Here are some of the exciting positives offered by the precision medicine plan:

  • New diagnoses:  We may finally be able to identify genetic causes of diseases that were previously unknown.
  • Prevention vs. disease management:  Knowing genetic risks ahead of time can help us to focus more on preventing disease rather than reacting after-the-fact, once the disease occurs.
  • Early diagnosis:  We may be able to detect diseases earlier and at a more treatable stage.
  • Protective genes:  Some people have certain genes that protect them against diseases or prevent them from “expressing” their bad genes.  Studying these differences may help us to learn how to protect ourselves against those diseases.
  • Drug development:  Therapies can be developed in a faster and more efficient way by targeting certain genetic problems, rather than using the traditional trial-and-error method.
  • Personalized treatments:  Treatments can be tailored to a patient’s unique genetic aberration and we can avoid giving treatments to patients that we know may cause adverse reactions or that will fail to work.
  • Population health:  We can study genetic patterns in populations of patients to find out causes of diseases, develop treatments, and find ways to prevent disease.
  • Healthcare costs:  There’s a potential to reduce healthcare costs if focus changes to prevention rather than treatment of disease and also if we can streamline drug development.

But, let’s also look at the potential downsides:

  • Data storage:  We already know that gene sequencing of an individual produces MASSIVE amounts of data.  The sequencing of a million people is going to produce unimaginable amounts of data.  How will we store all this big data and analyze it to make any sense of it?
  • Privacy/Security:  Is there anything more personal and vulnerable to cyber-attack than your genetic information?  I wonder if the $5 million allotted to this effort will really be enough.
  • Data relevance:  According to Obama, the data will be collected from 1 million volunteers.  That’s not a random cross-section of people in the US and may not represent the population adequately in order to make population health recommendations.  I’d argue that only certain types of people would sign up and other types won’t.  Would we miss certain disorders?
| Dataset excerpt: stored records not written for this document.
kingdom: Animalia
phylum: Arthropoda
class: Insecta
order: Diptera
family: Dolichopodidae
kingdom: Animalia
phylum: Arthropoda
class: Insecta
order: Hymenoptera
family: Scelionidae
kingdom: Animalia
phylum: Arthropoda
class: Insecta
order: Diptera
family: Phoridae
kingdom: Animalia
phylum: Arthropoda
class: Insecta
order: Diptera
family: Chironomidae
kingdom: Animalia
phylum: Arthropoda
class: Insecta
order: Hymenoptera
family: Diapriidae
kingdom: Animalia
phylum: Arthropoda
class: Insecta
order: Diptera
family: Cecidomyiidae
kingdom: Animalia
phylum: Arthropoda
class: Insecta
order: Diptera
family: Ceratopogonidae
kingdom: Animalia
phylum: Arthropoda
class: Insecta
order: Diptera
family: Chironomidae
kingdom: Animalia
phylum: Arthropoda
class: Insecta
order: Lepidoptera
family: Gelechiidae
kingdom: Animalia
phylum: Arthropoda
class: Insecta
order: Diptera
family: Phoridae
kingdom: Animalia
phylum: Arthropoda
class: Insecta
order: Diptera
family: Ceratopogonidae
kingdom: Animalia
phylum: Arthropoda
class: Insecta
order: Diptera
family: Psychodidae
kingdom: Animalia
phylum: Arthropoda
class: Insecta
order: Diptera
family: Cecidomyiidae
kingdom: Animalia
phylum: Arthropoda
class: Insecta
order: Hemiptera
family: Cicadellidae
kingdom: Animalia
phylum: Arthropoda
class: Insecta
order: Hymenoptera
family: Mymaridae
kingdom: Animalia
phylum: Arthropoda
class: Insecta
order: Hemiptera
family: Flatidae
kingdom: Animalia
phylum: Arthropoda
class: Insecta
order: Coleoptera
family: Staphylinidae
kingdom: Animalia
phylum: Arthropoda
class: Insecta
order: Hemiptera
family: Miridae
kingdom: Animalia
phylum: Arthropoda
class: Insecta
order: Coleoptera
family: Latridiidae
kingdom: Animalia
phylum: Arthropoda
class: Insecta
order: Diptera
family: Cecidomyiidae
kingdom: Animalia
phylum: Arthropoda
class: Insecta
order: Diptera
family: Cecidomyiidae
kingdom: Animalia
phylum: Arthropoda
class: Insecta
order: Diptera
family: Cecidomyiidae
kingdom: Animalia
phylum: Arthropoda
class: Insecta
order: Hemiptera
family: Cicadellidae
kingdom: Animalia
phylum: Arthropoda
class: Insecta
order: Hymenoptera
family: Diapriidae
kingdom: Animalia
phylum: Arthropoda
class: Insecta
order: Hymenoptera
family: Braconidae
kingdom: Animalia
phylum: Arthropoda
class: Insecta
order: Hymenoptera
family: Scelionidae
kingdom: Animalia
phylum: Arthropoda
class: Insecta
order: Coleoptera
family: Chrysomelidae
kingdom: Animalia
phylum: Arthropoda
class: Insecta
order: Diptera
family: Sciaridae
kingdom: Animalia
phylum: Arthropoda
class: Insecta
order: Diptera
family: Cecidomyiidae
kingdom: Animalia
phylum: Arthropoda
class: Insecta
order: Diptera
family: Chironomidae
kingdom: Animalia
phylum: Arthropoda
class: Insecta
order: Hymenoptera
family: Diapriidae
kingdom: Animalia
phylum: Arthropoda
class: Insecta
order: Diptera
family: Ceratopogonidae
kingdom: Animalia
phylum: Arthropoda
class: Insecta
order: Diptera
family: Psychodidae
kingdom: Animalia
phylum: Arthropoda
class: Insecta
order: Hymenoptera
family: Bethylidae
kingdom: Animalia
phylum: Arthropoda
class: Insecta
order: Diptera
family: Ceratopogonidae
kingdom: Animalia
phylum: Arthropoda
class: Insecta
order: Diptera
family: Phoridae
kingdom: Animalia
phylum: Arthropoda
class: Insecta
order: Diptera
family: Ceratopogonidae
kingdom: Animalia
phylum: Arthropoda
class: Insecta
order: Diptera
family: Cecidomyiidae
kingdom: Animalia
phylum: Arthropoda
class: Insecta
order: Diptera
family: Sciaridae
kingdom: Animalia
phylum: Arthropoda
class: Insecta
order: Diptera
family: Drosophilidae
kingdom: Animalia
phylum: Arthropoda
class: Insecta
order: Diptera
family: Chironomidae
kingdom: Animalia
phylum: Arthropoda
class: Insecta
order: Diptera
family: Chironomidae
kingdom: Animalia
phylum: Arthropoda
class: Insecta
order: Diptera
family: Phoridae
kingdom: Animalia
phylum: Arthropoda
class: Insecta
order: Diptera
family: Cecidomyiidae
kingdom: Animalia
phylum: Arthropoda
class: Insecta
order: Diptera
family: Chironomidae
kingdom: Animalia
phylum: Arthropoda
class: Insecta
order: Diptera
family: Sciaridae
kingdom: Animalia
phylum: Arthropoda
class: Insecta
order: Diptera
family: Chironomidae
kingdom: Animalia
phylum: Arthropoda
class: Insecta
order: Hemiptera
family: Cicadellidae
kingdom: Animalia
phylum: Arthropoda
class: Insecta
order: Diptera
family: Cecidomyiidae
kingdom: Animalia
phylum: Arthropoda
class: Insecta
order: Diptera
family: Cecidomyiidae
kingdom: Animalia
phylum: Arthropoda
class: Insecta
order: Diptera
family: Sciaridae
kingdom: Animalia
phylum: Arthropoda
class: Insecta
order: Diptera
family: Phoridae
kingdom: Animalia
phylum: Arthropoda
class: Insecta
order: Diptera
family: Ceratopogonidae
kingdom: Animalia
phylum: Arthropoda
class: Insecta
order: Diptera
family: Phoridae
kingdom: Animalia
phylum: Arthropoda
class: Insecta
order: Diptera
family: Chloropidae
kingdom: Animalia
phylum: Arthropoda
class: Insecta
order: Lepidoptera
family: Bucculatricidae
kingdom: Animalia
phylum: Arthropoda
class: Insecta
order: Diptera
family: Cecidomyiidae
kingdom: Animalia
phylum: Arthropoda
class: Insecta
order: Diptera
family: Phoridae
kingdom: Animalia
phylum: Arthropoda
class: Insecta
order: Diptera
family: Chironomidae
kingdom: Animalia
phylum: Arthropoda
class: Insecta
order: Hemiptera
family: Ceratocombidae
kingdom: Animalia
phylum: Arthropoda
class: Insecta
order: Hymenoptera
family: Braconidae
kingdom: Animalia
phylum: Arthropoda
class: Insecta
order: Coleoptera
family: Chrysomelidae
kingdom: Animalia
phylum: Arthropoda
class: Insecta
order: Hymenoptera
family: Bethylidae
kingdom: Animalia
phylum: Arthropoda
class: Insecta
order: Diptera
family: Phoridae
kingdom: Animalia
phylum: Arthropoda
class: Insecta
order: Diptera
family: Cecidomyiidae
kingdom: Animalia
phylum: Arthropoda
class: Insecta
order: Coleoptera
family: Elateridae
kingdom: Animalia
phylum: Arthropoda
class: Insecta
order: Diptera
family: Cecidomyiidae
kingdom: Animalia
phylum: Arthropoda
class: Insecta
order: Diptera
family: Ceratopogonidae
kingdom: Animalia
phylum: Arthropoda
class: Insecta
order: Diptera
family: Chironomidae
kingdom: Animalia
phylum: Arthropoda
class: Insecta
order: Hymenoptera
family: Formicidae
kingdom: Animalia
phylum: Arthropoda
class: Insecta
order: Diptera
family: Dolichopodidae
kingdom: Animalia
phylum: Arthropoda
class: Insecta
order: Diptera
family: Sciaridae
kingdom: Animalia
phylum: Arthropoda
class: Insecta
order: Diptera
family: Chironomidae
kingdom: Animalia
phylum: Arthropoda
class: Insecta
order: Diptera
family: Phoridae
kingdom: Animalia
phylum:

Would we see too much of another disorder in a population of volunteers for this project?
  • Culture:  How do we prevent people from abusing this information and not using it to screen potential partners, deny insurance coverage, denying jobs?  How will this affect culture?  Will we be cultivating a different kind of racism, on a genetic basis?  Are we on the path to a real-life version of the movie Gattaca?
  • Ownership:  Who will claim ownership of this data?  Will it be the government?  I’d argue that this data should be owned by the individuals from whom it comes, but the experience of the genetic sequencing (now genetic ancestry) company 23 & Me is worrisome.  For the time being, the FDA has blocked the company from allowing individuals from having access to their own genetic information.  Will this change as part of the new initiative or not?
  • Drug/device industry:  Genetic research and development of treatments has been very promising and productive in the private sector.  How will government involvement affect research?  Will our governmental agencies work cooperatively with them or competitively?  Again, if the experience of 23 & Me is any indication, this is a real concern.
  • Healthcare Costs:  Yes, there’s potential to decrease costs, but there’s also potential in greatly increasing costs.  It’s no small feat to genetically map a population, analyze the information, store it safely and securely, and develop recommendations and treatments.

Part of me is excited about the potential and I think that it probably does take a huge governmental initiative to tackle and impact population health, but another part of me is concerned about government invading a space that is so personal and private and I wonder if it could slow down progress in developing life-saving therapies in the private sector.

What do you think?  Are you excited or nervous about President Obama’s Precision Medicine Initiative?